I now have 'concrete' evidence that my pain is 'real' because the mri I got showed nerve entrapment! I've been asking my parents to apologise for saying it's in my head and I feel kind of happy now that people will believe me and there is something else that might be able to be done 🙂
Hey @Lost_Space_Explorer5, I am sorry that your parents invalidate your pain. That must be so upsetting and frustrating. I am getting the sense that you find the MRI results to be a little bittersweet in the sense that you need 'concrete' evidence for people to take you seriously. Is that right? At the same time, as you said, it can sometimes be a nice feeling to be able to work towards better managing whatever is going on 💖
Thanks @Taylor-RO ❤️ yeah it is bitterweet, that's exactly right- it's like why did I need the evidence in the first place to be believed? 😞 And like even then I'm worried people won't believe me. And yeah it's nice that there might be something else that can be done 🙂
Really happy to hear youre getting some answers though @Lost_Space_Explorer5 ! Were hoping that it becomes more manageable with time - But i hope you can keep us updated with any news 🙂
@Lost_Space_Explorer5 ouch nerve pain sucks...

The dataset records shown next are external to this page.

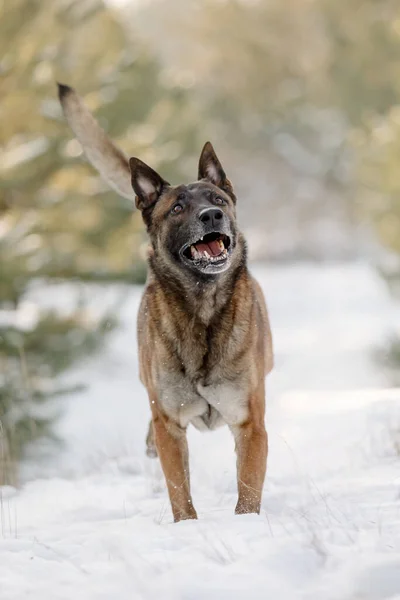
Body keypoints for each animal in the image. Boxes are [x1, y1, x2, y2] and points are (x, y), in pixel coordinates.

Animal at [57, 84, 274, 520]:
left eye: (218, 199)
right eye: (177, 208)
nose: (211, 215)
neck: (202, 309)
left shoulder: (249, 424)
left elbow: (247, 495)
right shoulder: (170, 426)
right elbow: (180, 493)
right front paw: (187, 526)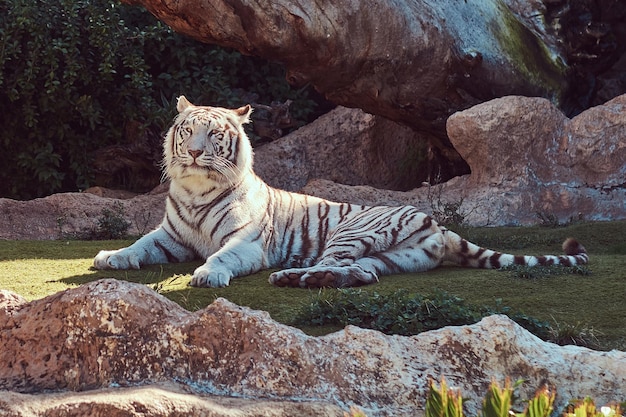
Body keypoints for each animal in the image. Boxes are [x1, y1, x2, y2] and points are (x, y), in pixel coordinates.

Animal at [92, 96, 584, 288]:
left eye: (213, 135)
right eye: (187, 131)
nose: (194, 152)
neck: (195, 191)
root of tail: (437, 223)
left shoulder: (246, 242)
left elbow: (223, 256)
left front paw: (208, 275)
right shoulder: (170, 236)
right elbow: (139, 244)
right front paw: (110, 258)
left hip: (352, 233)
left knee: (336, 264)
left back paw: (294, 276)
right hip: (395, 258)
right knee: (362, 273)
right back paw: (311, 279)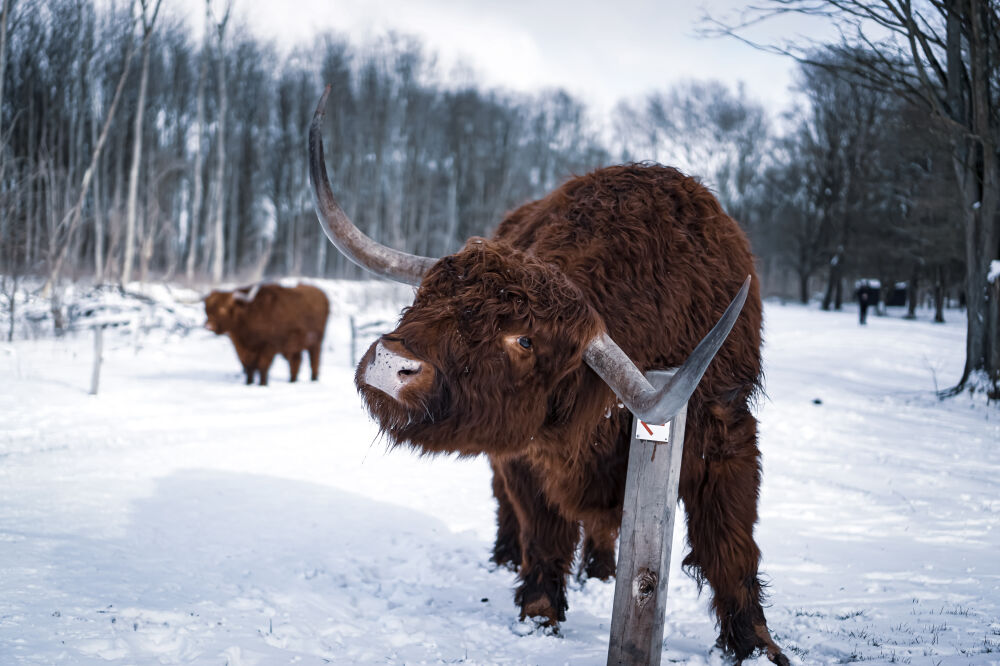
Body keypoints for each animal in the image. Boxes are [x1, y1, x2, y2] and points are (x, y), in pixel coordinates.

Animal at [308, 85, 784, 660]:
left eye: (525, 339)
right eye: (426, 296)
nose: (388, 365)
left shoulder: (725, 432)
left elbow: (730, 547)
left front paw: (757, 646)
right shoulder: (526, 454)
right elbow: (543, 531)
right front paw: (538, 616)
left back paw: (602, 571)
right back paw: (507, 557)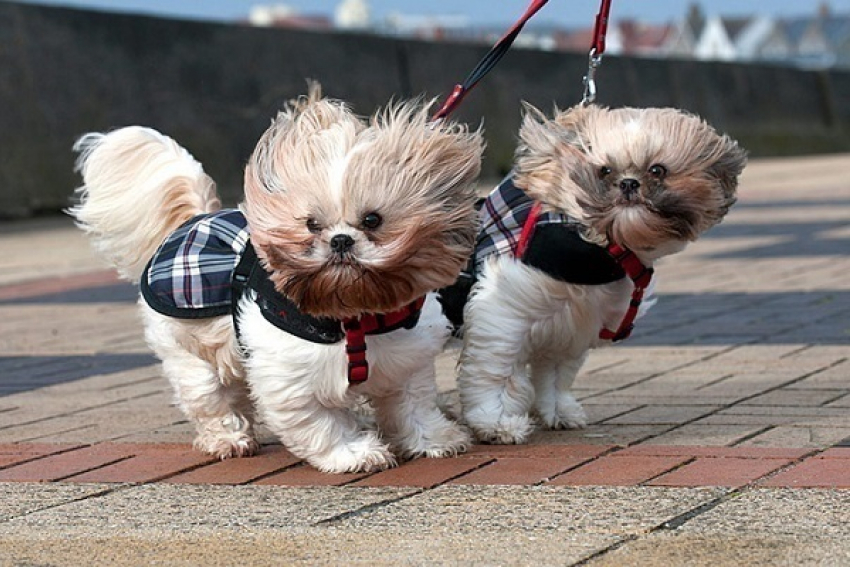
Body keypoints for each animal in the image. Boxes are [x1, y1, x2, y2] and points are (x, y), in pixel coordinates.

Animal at [69, 85, 484, 474]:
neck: (353, 318)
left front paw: (435, 439)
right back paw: (228, 439)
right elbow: (321, 424)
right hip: (186, 350)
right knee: (209, 397)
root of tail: (195, 219)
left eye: (372, 219)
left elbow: (412, 406)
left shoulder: (406, 362)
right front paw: (354, 453)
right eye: (311, 224)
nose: (340, 240)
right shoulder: (289, 379)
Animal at [450, 104, 744, 446]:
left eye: (657, 170)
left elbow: (556, 375)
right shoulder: (503, 313)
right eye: (604, 170)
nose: (628, 183)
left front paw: (558, 411)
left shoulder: (569, 325)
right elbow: (496, 372)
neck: (601, 247)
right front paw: (496, 422)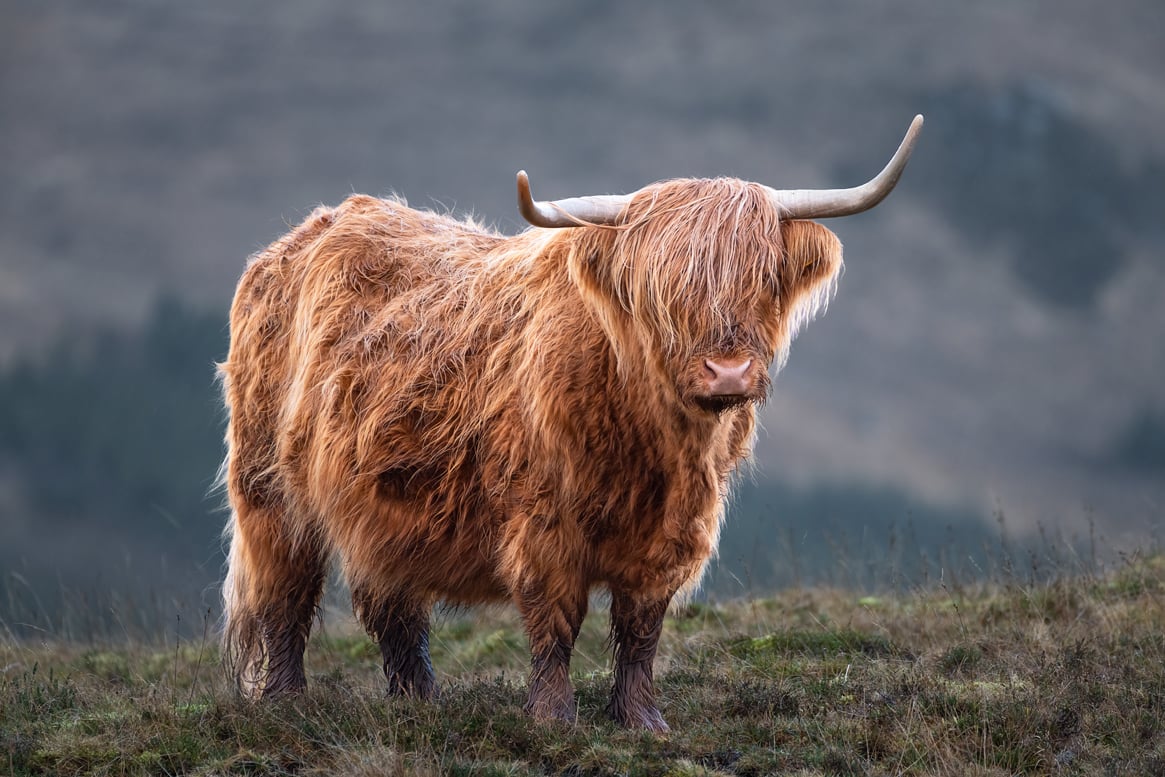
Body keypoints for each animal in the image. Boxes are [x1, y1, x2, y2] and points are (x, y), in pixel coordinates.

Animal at [219, 114, 922, 731]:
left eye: (765, 277)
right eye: (661, 289)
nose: (728, 372)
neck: (654, 447)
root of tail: (295, 240)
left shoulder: (675, 534)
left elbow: (641, 628)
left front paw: (642, 720)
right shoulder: (543, 522)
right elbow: (555, 619)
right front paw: (554, 717)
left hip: (383, 505)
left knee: (390, 601)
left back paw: (421, 700)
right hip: (268, 489)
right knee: (285, 590)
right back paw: (286, 701)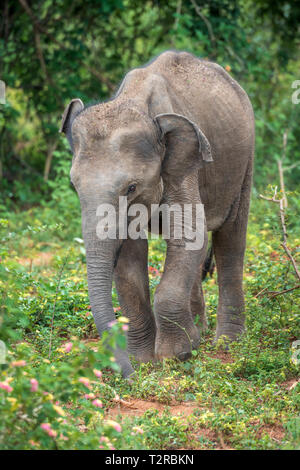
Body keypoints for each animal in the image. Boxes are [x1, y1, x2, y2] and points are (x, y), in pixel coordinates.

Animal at [59, 49, 254, 378]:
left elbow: (191, 234)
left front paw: (176, 355)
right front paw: (144, 359)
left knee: (230, 239)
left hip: (246, 160)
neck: (135, 101)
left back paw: (227, 342)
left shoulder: (183, 165)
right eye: (74, 186)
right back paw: (200, 331)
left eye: (131, 187)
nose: (128, 378)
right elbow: (130, 259)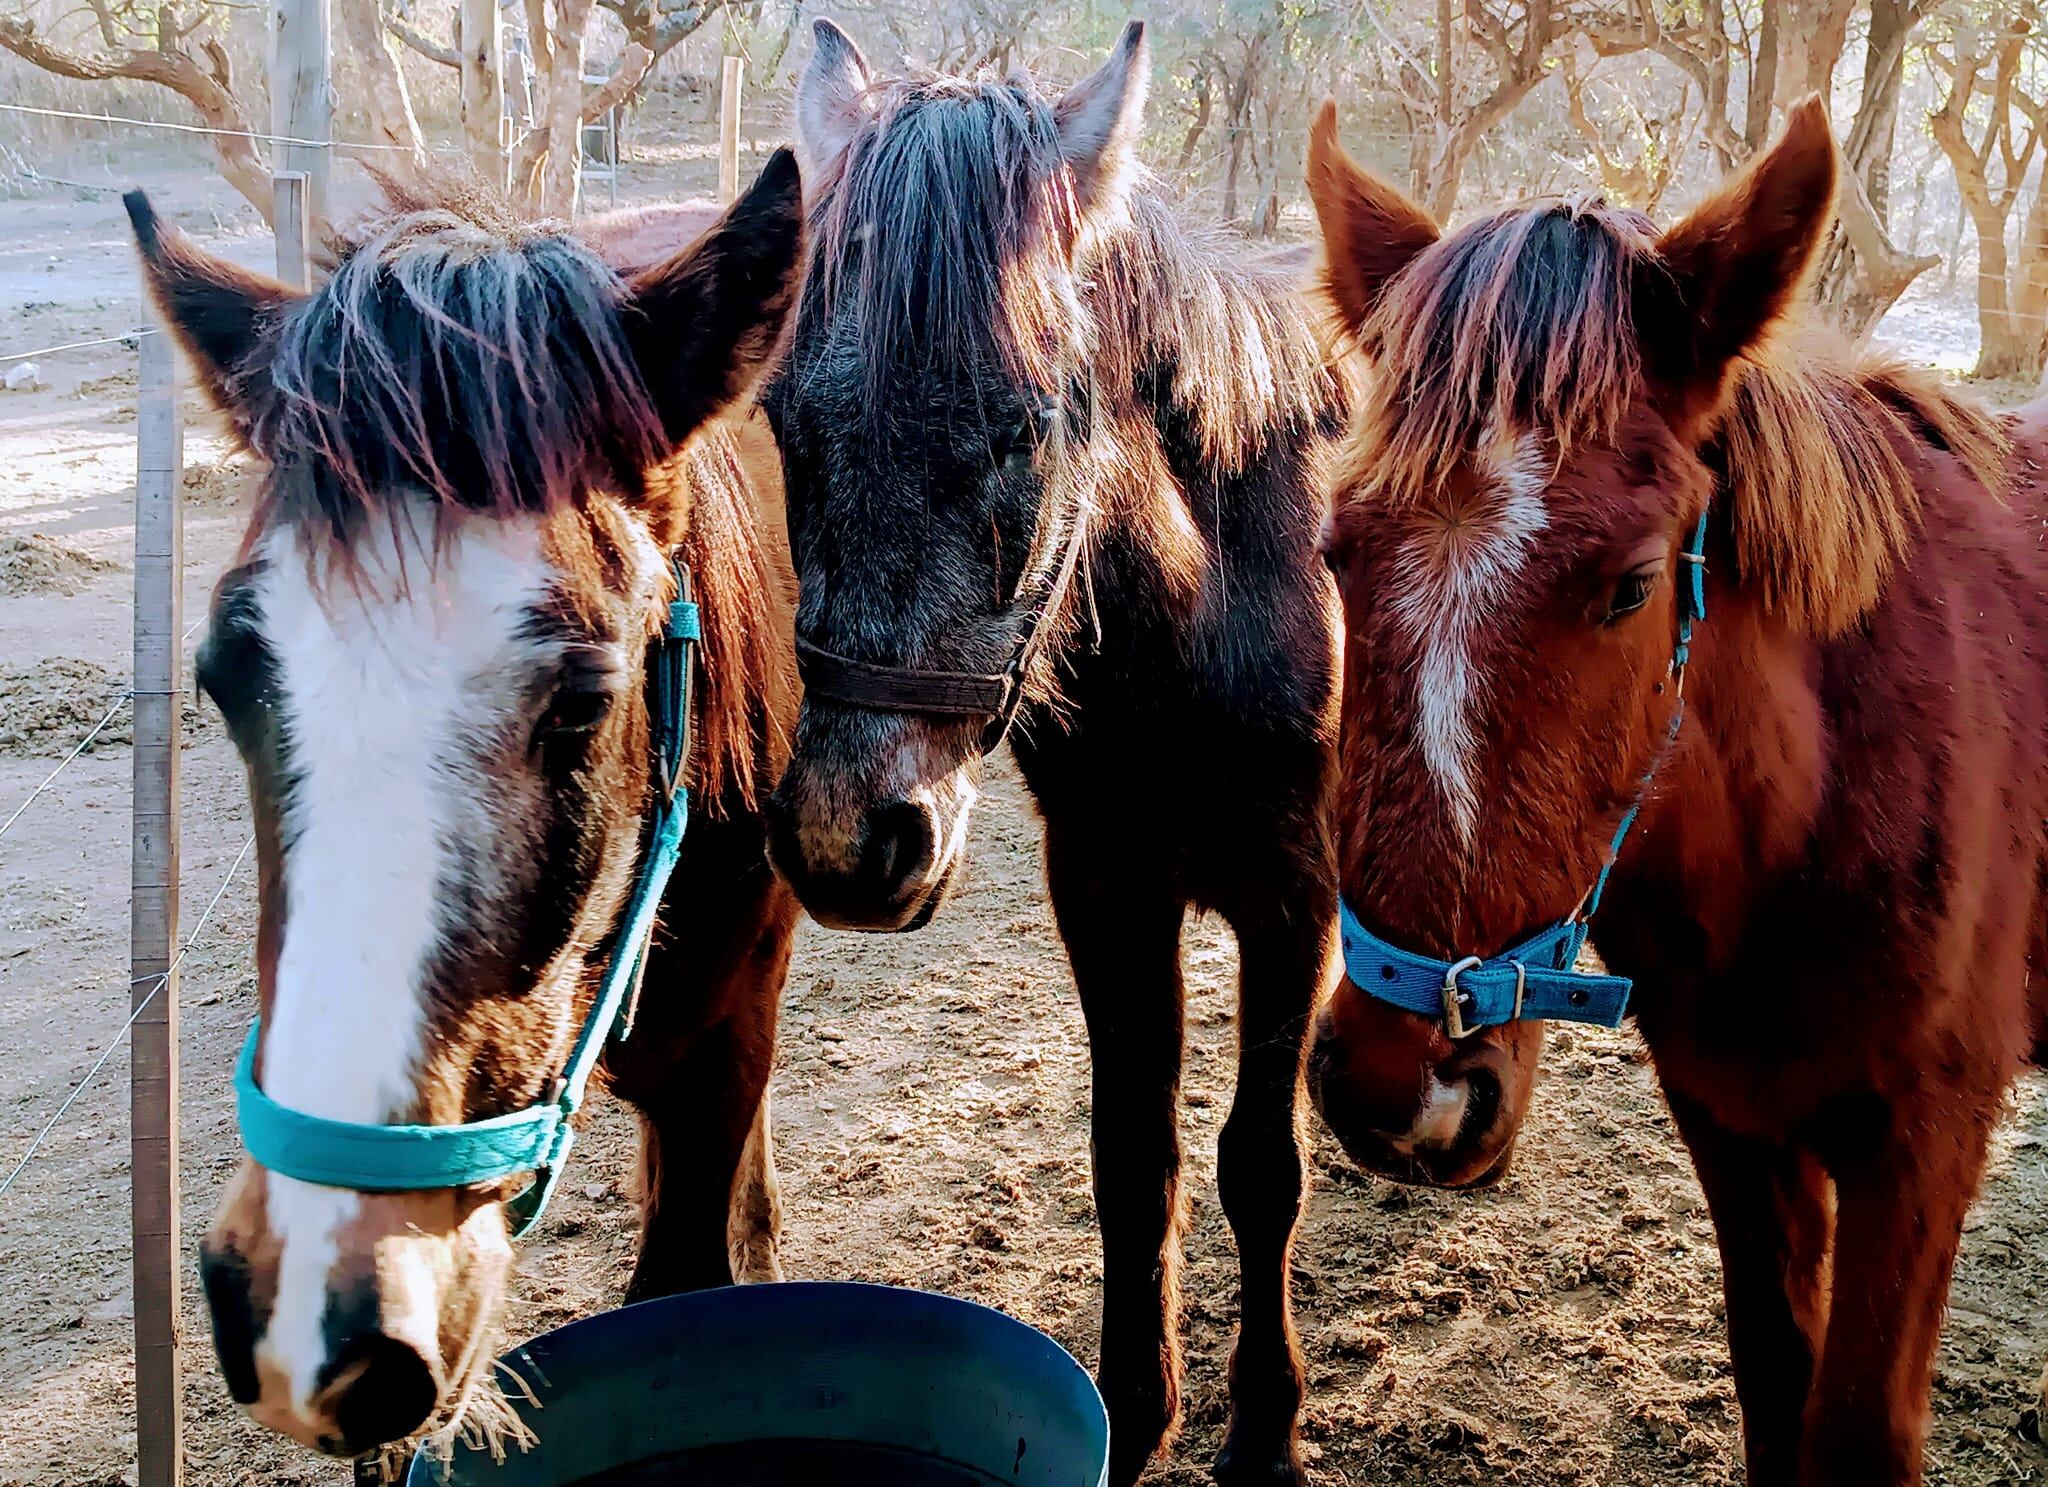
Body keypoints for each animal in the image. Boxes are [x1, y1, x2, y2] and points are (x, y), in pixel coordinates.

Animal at [1302, 96, 2048, 1487]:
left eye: (1632, 586)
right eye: (1335, 551)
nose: (1394, 1091)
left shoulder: (1918, 1142)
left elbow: (1852, 1431)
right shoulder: (1729, 1116)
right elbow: (1773, 1388)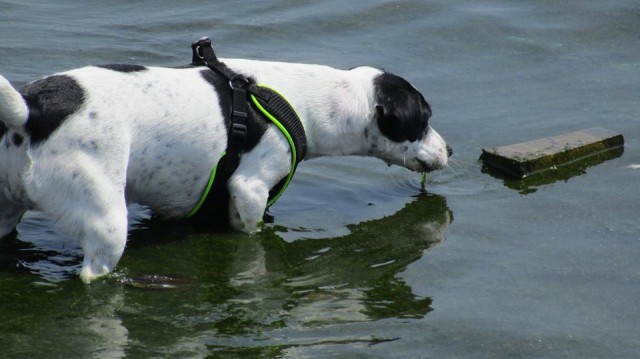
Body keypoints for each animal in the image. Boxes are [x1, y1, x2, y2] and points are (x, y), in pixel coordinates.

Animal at [0, 54, 450, 282]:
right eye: (424, 119)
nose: (449, 149)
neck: (308, 99)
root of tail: (31, 111)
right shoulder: (249, 191)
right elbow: (253, 235)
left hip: (5, 214)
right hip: (107, 226)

I'm so glad you know what's going on now though.
Just dislocated my shoulder 😠
It popped back in but wow that hurt. I literally just lifted my arm and one of my bones just decided to go on a holiday.
Oh no @Tiny_leaf that sounds incredibly painful 😭 Sending you lots of love to help your body recover and feel better!! 💖💖
@Savannah-RO yeah...
Like I've had worse pain but never such a strong feeling of "that bone should not be there"
Anyway, it's the arm that I use my walking stick with, but I have to rest it so I've had to swap arms. But I've got a sling now, and the doctor I saw is happy that it's back in place and thinks it'll be fine with rest.
Anyway... don't do dislocations...
@Tiny_leaf I certainly hope that I never have to experience a dislocation, it does not sound like a good time at all 😫 I am glad you saw your doctor about it and that things will hopefully be okay with some rest!